El domingo, Markus Winkelhock, salía muy retrasado en la parrilla, algo causado por el pobre rendimiento de su monoplaza. El tiempo estaba muy delicado minutos antes de dar comienzo la salida de la carrera, pero sin llover, aunque casi todos los pronósticos predecían lluvia. El piloto alemán arriesgó con la elección de neumáticos, montando el compuesto de agua extrema, algo que solo hizo él. Con el paso de las vueltas, llegó la repentina lluvia que llegó por sorpresa para todos los pilotos menos para Winkelhock, que consiguió consolidar su liderato en ese momento sobre Massa hasta los 30 segundos (gracias a que no tuvo que parar en boxes para cambiar neumáticos), siendo uno de los únicos 2 coches con gomas de agua extrema. Pocas vueltas después, tuvo que salir el Safety Car por las difíciles condiciones de la pista, algo que igualó las distancias, y posteriormente dirección de carrera consideró parar la carrera con una bandera roja.

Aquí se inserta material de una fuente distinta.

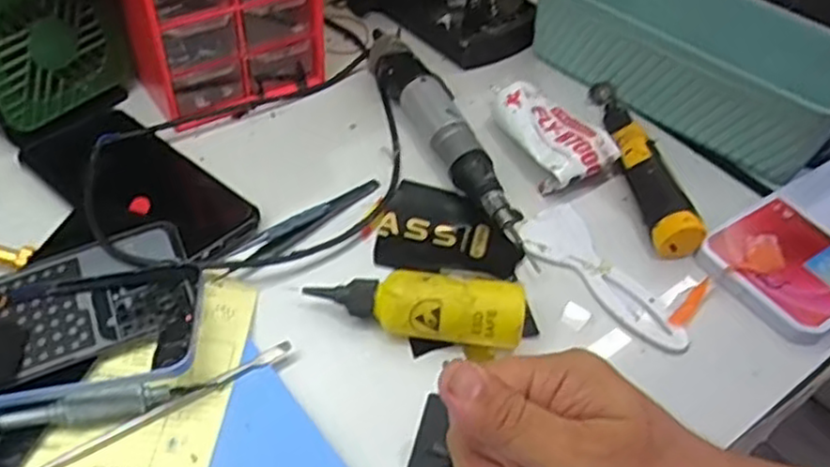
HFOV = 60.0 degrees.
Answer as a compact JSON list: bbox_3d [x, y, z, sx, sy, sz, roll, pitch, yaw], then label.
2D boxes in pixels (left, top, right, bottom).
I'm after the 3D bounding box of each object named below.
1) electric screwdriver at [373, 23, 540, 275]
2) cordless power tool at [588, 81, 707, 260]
[{"bbox_3d":[0.026,-0.069,0.504,0.036,0.026,0.228,-19,53,-21],"label":"electric screwdriver"},{"bbox_3d":[0.156,-0.058,0.506,0.028,0.034,0.180,-1,49,-7],"label":"cordless power tool"}]

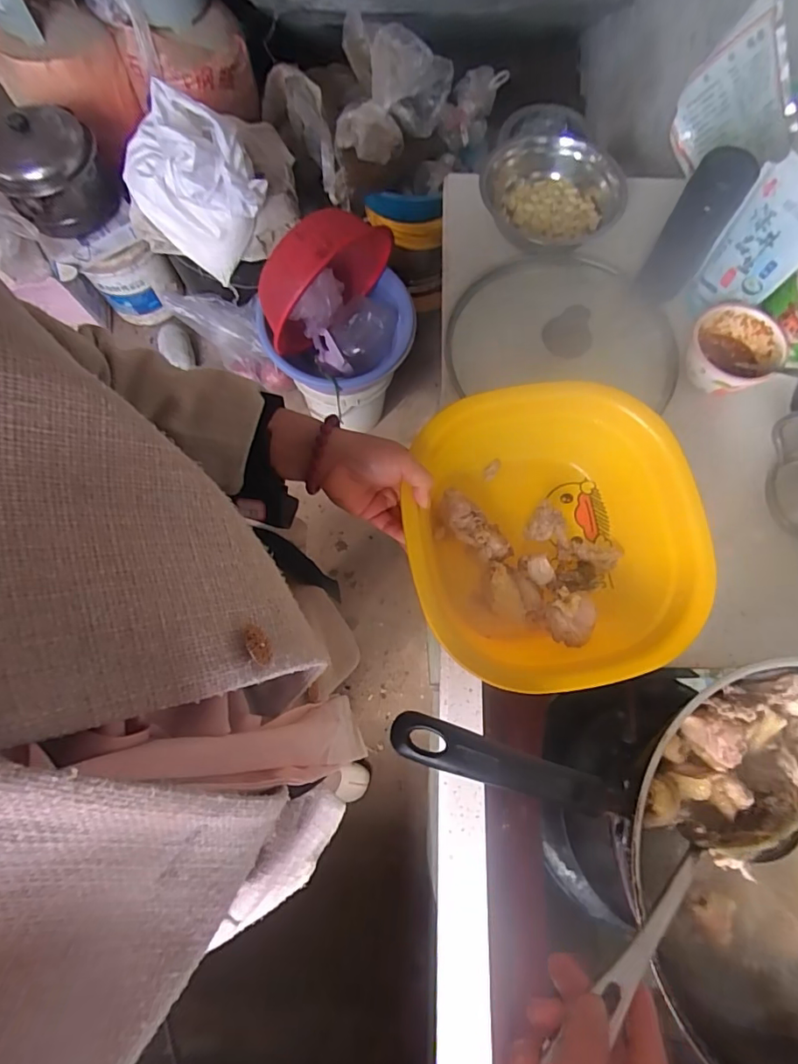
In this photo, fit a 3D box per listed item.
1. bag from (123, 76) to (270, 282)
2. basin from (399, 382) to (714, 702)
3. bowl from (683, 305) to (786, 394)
[{"bbox_3d":[-0.474,-0.811,1.133,0.262,0.341,0.275,-31,76,-9],"label":"bag"},{"bbox_3d":[0.150,0.008,0.492,0.250,0.125,0.264,-10,73,-4],"label":"basin"},{"bbox_3d":[0.426,-0.229,0.649,0.108,0.058,0.117,0,73,-1],"label":"bowl"}]

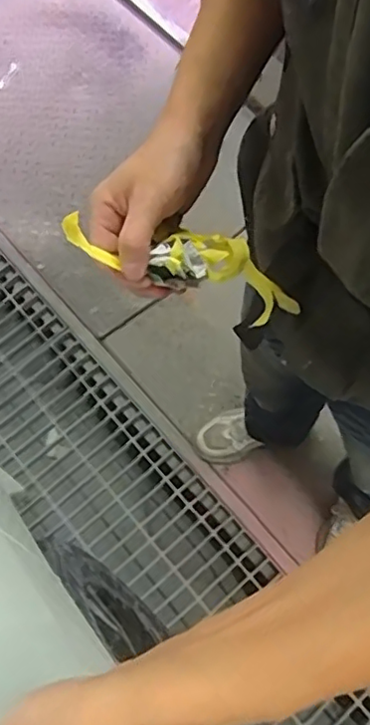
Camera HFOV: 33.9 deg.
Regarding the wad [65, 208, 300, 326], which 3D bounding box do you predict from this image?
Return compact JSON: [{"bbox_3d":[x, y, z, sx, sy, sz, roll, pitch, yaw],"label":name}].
[{"bbox_3d":[0.013,-0.073,0.427,0.194,0.063,0.046,12,71,-26],"label":"wad"}]

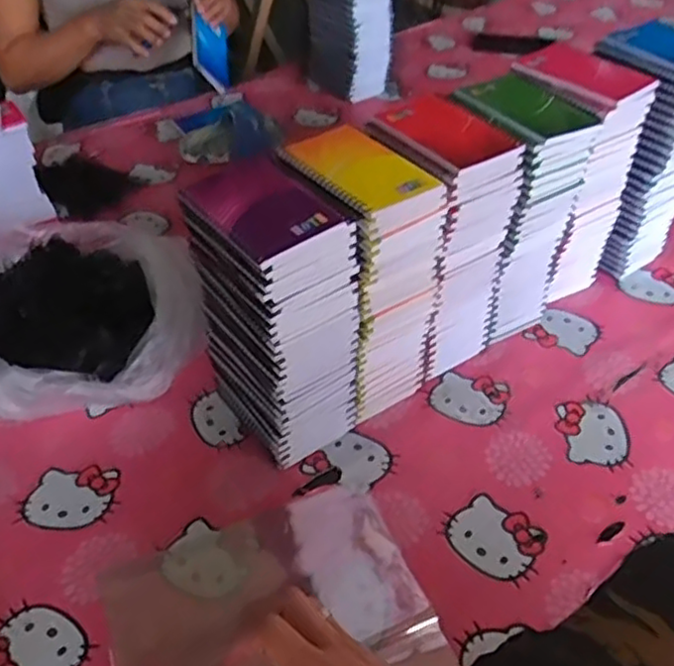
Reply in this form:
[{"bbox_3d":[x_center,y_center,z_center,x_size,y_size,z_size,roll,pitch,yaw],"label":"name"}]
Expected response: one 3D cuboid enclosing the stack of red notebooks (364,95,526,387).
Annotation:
[{"bbox_3d":[0.105,-0.091,0.724,0.102,0.261,0.134,-21,47,-20],"label":"stack of red notebooks"}]

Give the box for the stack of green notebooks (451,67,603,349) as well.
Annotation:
[{"bbox_3d":[0.191,-0.127,0.758,0.110,0.264,0.127,-17,46,-16],"label":"stack of green notebooks"}]

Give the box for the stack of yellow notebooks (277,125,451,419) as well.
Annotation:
[{"bbox_3d":[0.029,-0.049,0.676,0.101,0.266,0.122,-28,50,-25],"label":"stack of yellow notebooks"}]

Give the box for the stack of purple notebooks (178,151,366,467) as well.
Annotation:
[{"bbox_3d":[-0.055,-0.011,0.638,0.097,0.264,0.130,-30,51,-27],"label":"stack of purple notebooks"}]

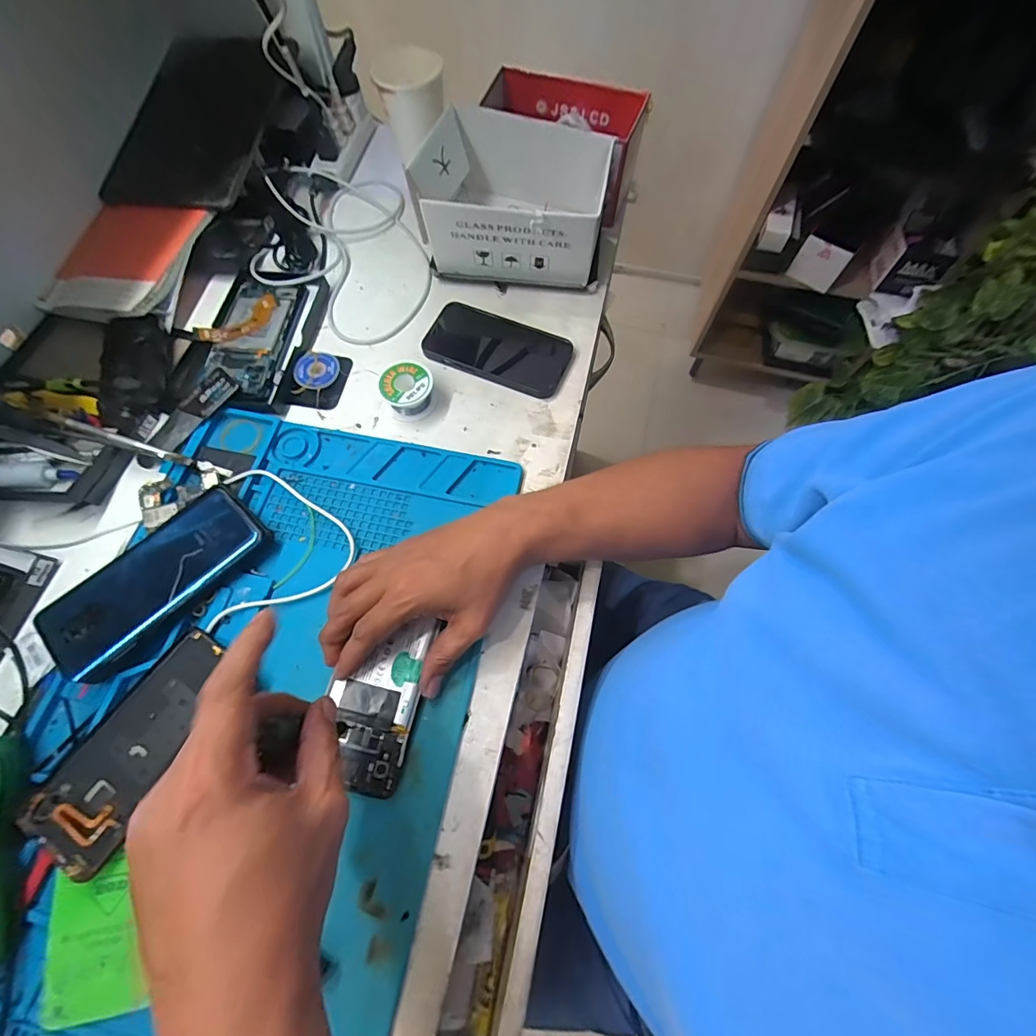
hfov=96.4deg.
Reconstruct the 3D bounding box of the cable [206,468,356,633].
[{"bbox_3d":[-0.203,0.014,0.405,0.114,0.016,0.148,-9,67,-3],"label":"cable"}]

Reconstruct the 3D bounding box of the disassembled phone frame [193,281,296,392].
[{"bbox_3d":[-0.289,-0.195,0.489,0.081,0.014,0.149,1,67,1],"label":"disassembled phone frame"}]

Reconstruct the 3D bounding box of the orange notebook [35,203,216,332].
[{"bbox_3d":[-0.428,-0.278,0.506,0.148,0.027,0.145,11,73,12],"label":"orange notebook"}]

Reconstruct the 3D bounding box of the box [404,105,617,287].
[{"bbox_3d":[-0.007,-0.333,0.499,0.191,0.117,0.136,9,67,4],"label":"box"}]

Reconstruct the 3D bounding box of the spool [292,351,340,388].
[{"bbox_3d":[-0.207,-0.153,0.479,0.045,0.012,0.047,0,67,1],"label":"spool"}]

Esto fue realmente sorprendente, por varios motivos. Sí, cierto que el motivo principal de su liderato fue la suerte, pero hay que tener en cuenta que era la primera carrera en un Fórmula 1, en unas condiciones de pista extremadamente difíciles y que el monoplaza en cuestión era el peor de la parrilla, un Spyker. A sus entonces 27 años, Markus Winkelhock tuvo su momento de gloria en la Fórmula 1. Sólo por lo que consiguió durante pocas vueltas, creo que el piloto alemán se merece un post, ¿o no? Para acabar, aquí están las palabras del sorprendido alemán, tras la carrera.
“Antes de todo, quiero dar las gracias al equipo por permitirme correr mi primer Gran Premio en mi carrera de casa. También agradecer la buena decisión de entrar al pit para cambiar neumáticos antes de la salida. Empezar con gomas de mojado fue una decisión fantástica y esa es la razón por la que he liderado mi primera carrera de Fórmula 1. Liderar una carrera de Fórmula 1 es algo que nadie te puede quitar, eso queda para toda la vida. Estoy realmente contento por ello. Estuve liderando mi carrera de casa! Desafortunadamente, tuvimos un fallo hidráulico y tuve que parar. Mi objetivo era acabar la carrera, pero estoy muy satisfecho con lo que conseguí”, comentaba.


Gran apunte. Gracias por compartirlo.